CREATE TABLE `discovery_books` (
`id` int(11) NOT NULL,
`created` datetime NOT NULL DEFAULT CURRENT_TIMESTAMP,
`modified` datetime NOT NULL DEFAULT CURRENT_TIMESTAMP,
`user_id` int(11) NOT NULL,
`name` varchar(255) NOT NULL,
`image` varchar(255) DEFAULT NULL,
`copyright` varchar(255) DEFAULT NULL,
`directory_name` varchar(255) NOT NULL,
`published` tinyint(11) NOT NULL DEFAULT '0',
`approved` tinyint(4) NOT NULL DEFAULT '0'
) ENGINE=InnoDB DEFAULT CHARSET=utf8;


CREATE TABLE `discovery_cards` (
  `id` int(11) NOT NULL,
  `site_id` int(11) DEFAULT NULL,
  `discovery_book_id` int(11) NOT NULL,
  `name` varchar(255) NOT NULL,
  `QR_code` varchar(255) DEFAULT NULL,
  `sequence` int(11) NOT NULL,
  `latitude` float NOT NULL,
  `longitude` float NOT NULL,
  `image` varchar(255) DEFAULT NULL,
  `copyright` varchar(255) DEFAULT NULL,
  `directory_name` varchar(255) NOT NULL
) ENGINE=InnoDB DEFAULT CHARSET=utf8;

only full group by is the default setting for MySQL 5.7 and above

In your case the easiest soulution is to call select() and group() methods on the query with the same filed list.
So you have to end up with something like this.

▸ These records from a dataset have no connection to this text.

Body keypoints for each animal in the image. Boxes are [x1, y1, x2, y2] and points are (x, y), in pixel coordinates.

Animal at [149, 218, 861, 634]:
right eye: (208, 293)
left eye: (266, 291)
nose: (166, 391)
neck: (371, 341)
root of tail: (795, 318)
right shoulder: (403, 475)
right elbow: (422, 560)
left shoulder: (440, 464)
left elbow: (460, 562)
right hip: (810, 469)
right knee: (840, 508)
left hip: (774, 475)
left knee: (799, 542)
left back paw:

$discoveryBooks = $this->DiscoveryBooks->find()
  ->select(['DiscoveryBooks.id', 'DiscoveryBooks.name', 'DiscoveryCards.name'])
  ->matching('DiscoveryCards', function ($q) use ($siteIds){
            return $q->where([
                'DiscoveryCards.site_id IN' => $siteIds
            ]);
        })
  ->group(['DiscoveryBooks.id', 'DiscoveryBooks.name', 'DiscoveryCards.name'])
  ->where([
            'published' => true,
            'approved' => true
        ])
  ->all();

@rrd,

Thanks a lot, that’s exactly the answer I was expecting.